Extracted page text data »
#####
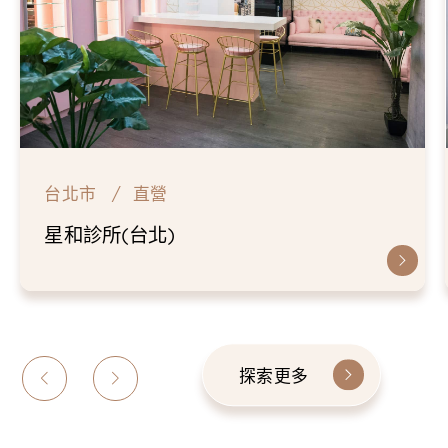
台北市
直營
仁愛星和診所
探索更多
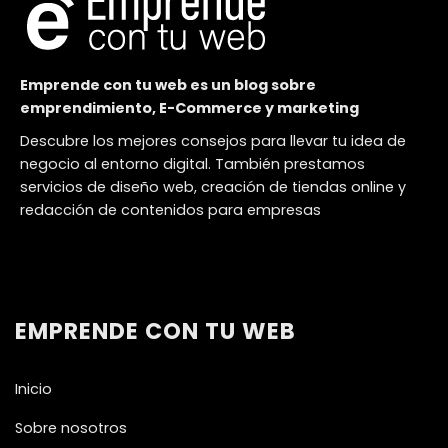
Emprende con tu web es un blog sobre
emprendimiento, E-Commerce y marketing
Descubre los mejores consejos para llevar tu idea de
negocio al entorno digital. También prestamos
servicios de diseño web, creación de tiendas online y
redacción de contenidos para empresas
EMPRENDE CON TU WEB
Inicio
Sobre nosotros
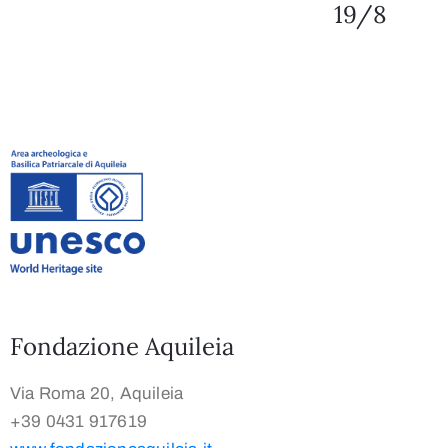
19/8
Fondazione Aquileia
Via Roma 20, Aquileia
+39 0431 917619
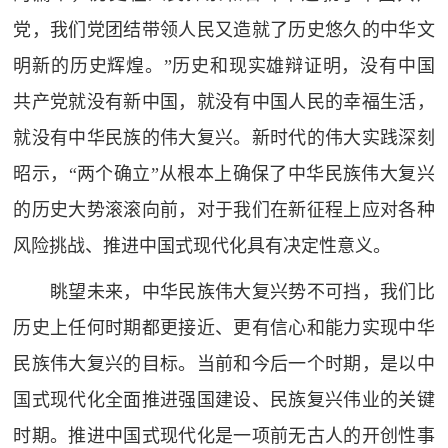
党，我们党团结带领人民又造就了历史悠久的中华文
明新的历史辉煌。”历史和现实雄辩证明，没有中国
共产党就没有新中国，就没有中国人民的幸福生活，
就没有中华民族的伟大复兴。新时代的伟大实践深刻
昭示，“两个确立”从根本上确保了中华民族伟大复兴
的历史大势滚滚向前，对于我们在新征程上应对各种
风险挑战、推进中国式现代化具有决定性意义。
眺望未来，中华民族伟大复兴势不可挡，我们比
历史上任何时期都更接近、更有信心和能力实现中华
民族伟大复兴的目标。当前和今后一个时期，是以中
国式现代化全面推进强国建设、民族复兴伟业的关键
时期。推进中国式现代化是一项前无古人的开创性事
#####
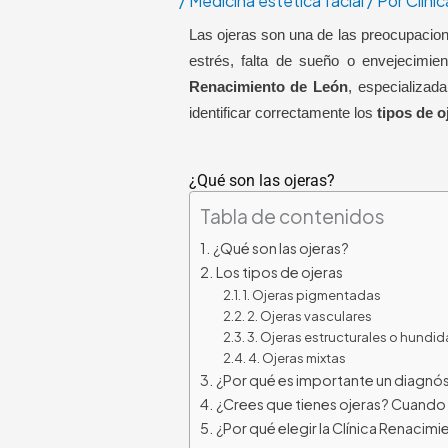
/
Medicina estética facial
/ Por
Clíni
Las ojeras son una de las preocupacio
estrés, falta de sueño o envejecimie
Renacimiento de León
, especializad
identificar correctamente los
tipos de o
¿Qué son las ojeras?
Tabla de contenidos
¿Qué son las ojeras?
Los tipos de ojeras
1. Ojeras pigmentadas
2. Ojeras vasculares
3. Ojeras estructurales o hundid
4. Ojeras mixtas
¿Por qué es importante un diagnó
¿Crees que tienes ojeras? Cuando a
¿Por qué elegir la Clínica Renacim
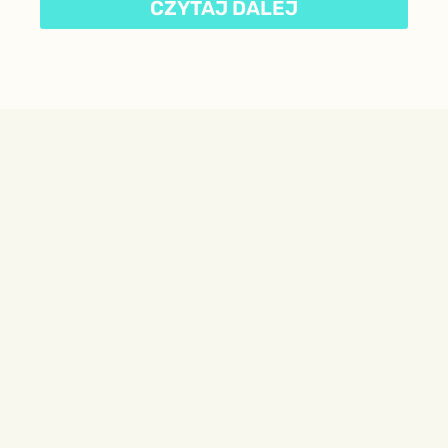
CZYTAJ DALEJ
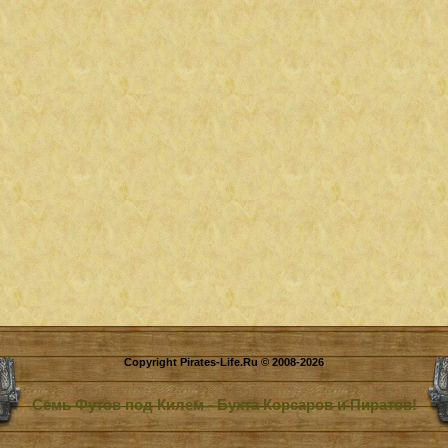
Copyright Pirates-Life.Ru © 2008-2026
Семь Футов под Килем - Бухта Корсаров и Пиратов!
#####
Pull every line with "Aquileia" from the records.

Fondazione Aquileia
Via Roma 20, Aquileia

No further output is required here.